There is a way to make it work without partial, FunctionProxy or anything like that, but you have to go deep into metaclasses and the implementation of Enum. Building on the other answers, this works:

from enum import Enum, EnumType, _EnumDict, member
import inspect


class _ExtendedEnumType(EnumType):
    # Autowraps class-level functions/lambdas in enum with member, so they behave as one would expect
    # I.e. be a member with name and value instead of becoming a method
    # This is a hack, going deep into the internals of the enum class
    # and performing an open-heart surgery on it...
    def __new__(metacls, cls: str, bases, classdict: _EnumDict, *, boundary=None, _simple=False, **kwds):
        non_members = set(classdict).difference(classdict._member_names)
        for k in non_members:
            if not k.startswith("_"):
                if classdict[k].__class__ in [classmethod, staticmethod]:
                    continue
                # instance methods don't make sense for enums, and may break callable enums
                if "self" in inspect.signature(classdict[k]).parameters:
                    raise TypeError(
                        f"Instance methods are not allowed in enums but found method"
                        f" {classdict[k]} in {cls}"
                    )
                # After all the input validation, we can finally wrap the function
                # For python<3.11, one should use `functools.partial` instead of `member`
                callable_val = member(classdict[k])
                # We have to use del since _EnumDict doesn't allow overwriting
                del classdict[k]
                classdict[k] = callable_val
                classdict._member_names[k] = None
        return super().__new__(metacls, cls, bases, classdict, boundary=boundary, _simple=_simple, **kwds)

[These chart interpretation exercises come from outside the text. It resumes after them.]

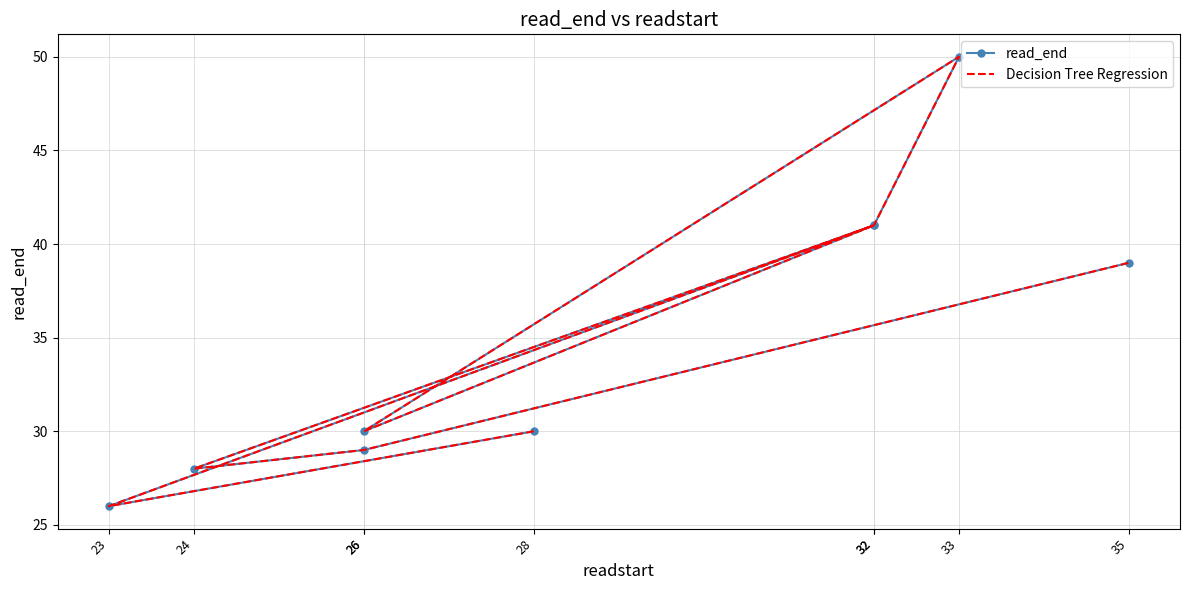

True or false: read_end and Decision Tree Regression cross at least once.

False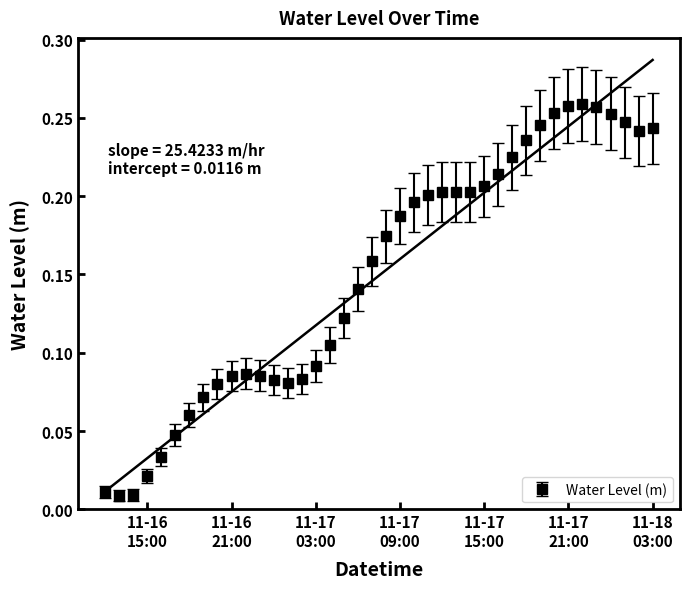

Is it true that the value at 11-17 03:00 is 0.1?

True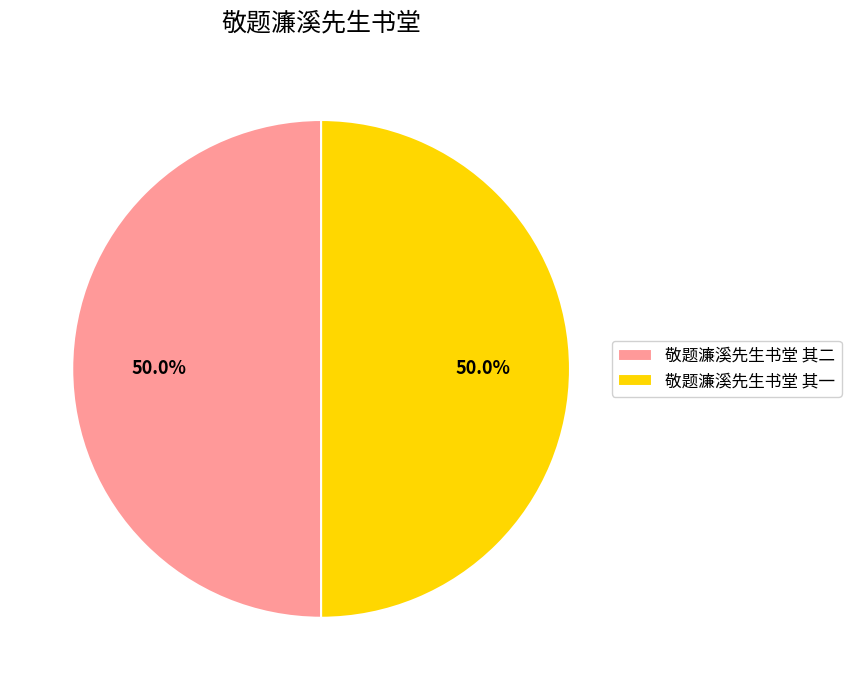

What percentage do 敬题濂溪先生书堂 其一 and 敬题濂溪先生书堂 其二 together represent?

100.0%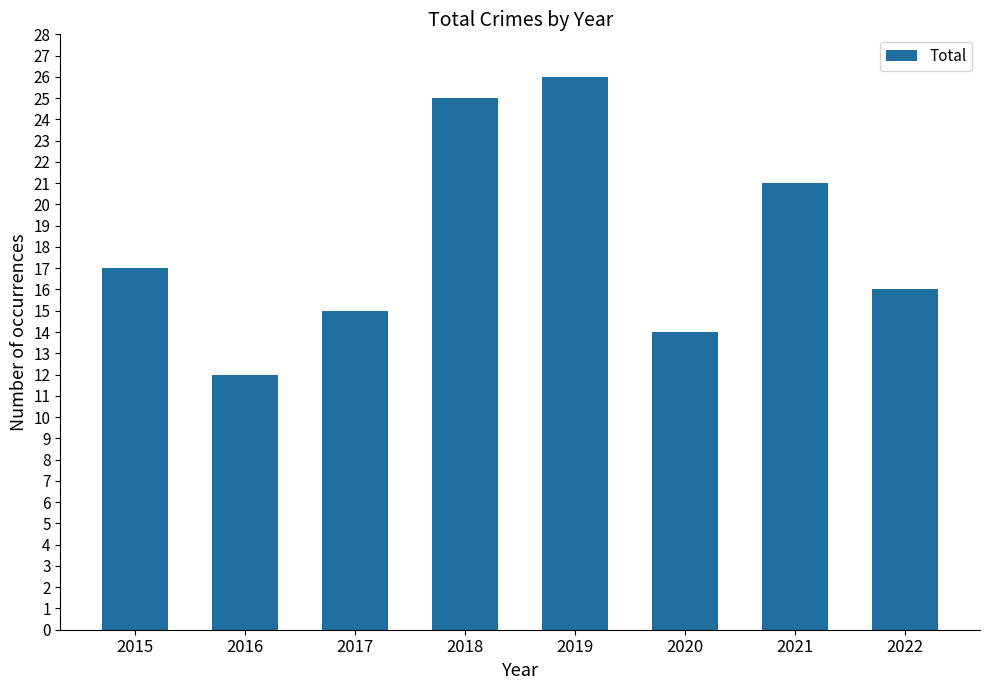

Does the chart contain stacked bars?

No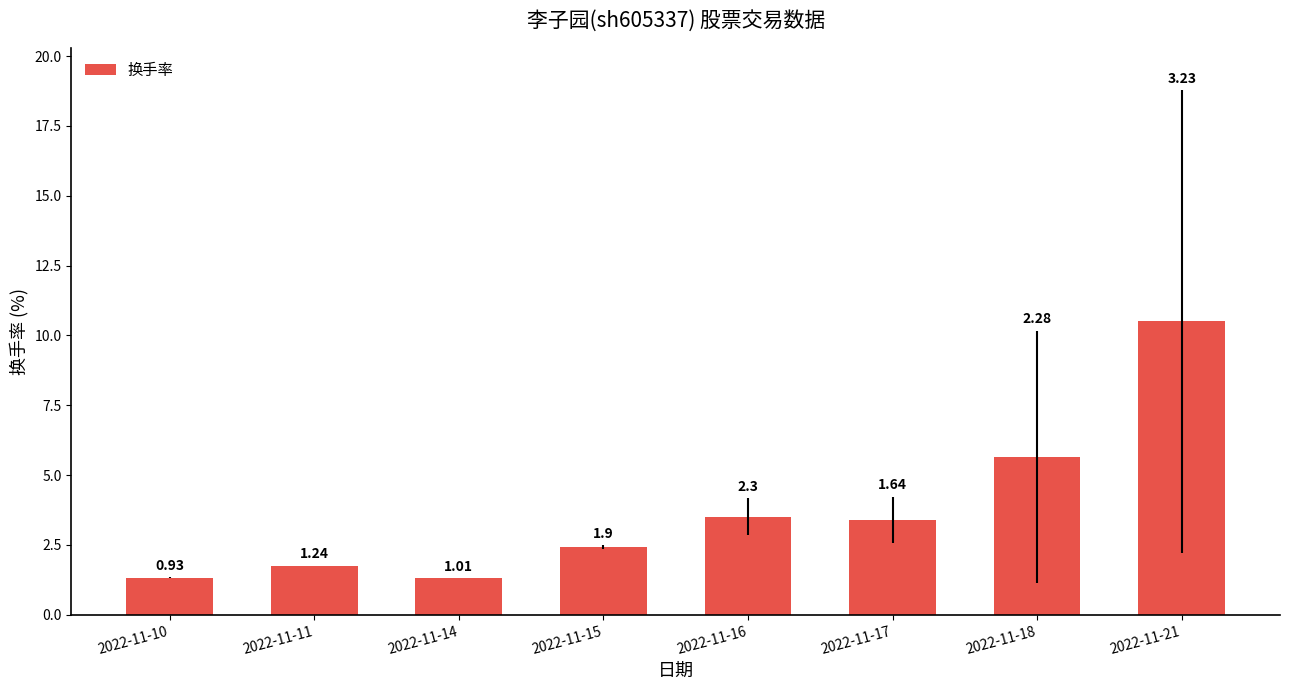

What is the smallest value displayed?

1.3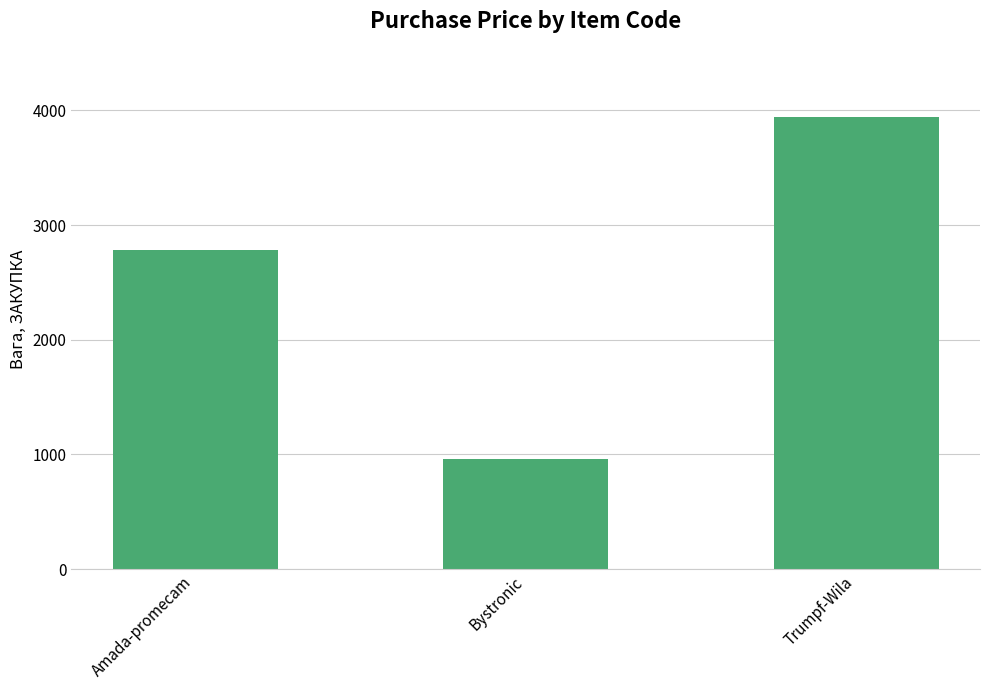

Between Amada-promecam and Trumpf-Wila, which is larger?

Trumpf-Wila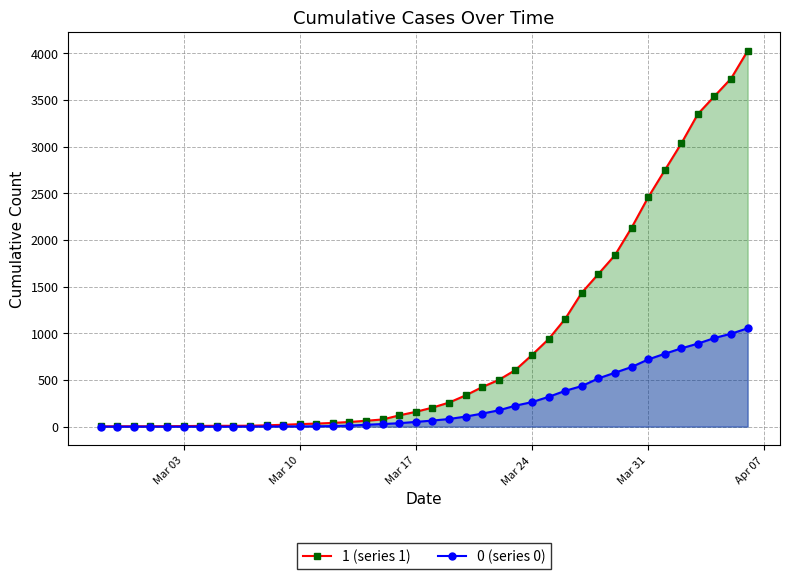

What is the average value of the 1 (series 1) series?

895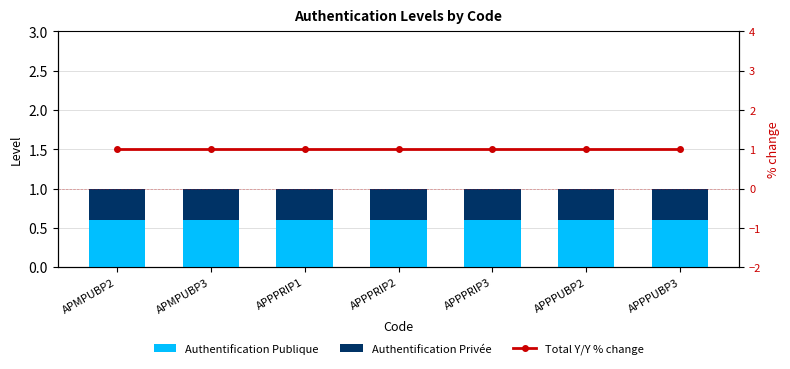

Rank the series by their average value, from lowest to highest.

Authentification Privée, Authentification Publique, Total Y/Y % change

class ExtendedEnum(Enum, metaclass=_ExtendedEnumType):
    pass

Now you can do:

class A(ExtendedEnum):
    a = 3
    b = lambda: 4
    
    @classmethod
    def afunc(cls):
        return 5
    
    @staticmethod
    def bfunc():
        pass

Everything will work as expected.

PS: For some more Enum magic, I also like to add

    def __getitem__(cls, item):
        if hasattr(item, "name"):
            item = item.name
        # can't use [] because of particularities of super()
        return super().__getitem__(item)

to _ExtendedEnumType, so that A[A.a] works.

See also this thread.

`

Comments

0

This answer to a similar question points out that Python 3.11 offers some nice, clear alternatives to the answers listed here, including a member marker: https://stackoverflow.com/a/74302109/3358488

from enum import Enum, member, nonmember

def fn(x):
    print(x)

class MyEnum(Enum):
    x = nonmember(1)
    meth = fn
    mem = member(fn)
    @classmethod
    def this_is_a_method(cls):
        print('No, still not a member')
    def this_is_just_function():
        print('No, not a member')
    @member
    def this_is_a_member(x):
        print('Now a member!', x)

See original answer for explanations.

Comments

-1

Initially, I thought your issue was just missing commas because I got the output you were expecting.:

from enum import Enum

class Color(Enum):
    Red = lambda: print('In Red'),
    Blue = lambda: print('In Blue'),

print(Color.Red)
print(Color.Blue)
print(Color['Red'])

output (python3.7)

$ /usr/local/opt/python/bin/python3.7 ~/test_enum.py
Color.Red
Color.Blue
Color.Red

@BernBarn was kind enough to explain that in my solution that a tuple is being created, and to invoke the function would require dereferencing value[0]. There is already another answer using value[0] in this way. I miss rb for this.

2 Comments

By including a comma, you are creating a tuple. This means the value of the enum is no longer actually a function, but a tuple containing a function. You can see that the value is not actually a function because, e.g., Color.Red.value() will not work. You would need to do Color.Red.value[0](). However, depending on the OP's needs, wrapping the function in a tuple could be a workable way to get it into the enum; it just means you need to do an extra step to unwrap it before you can call it.
Thanks @BrenBarn for quickly providing feedback and for clearing up this for me!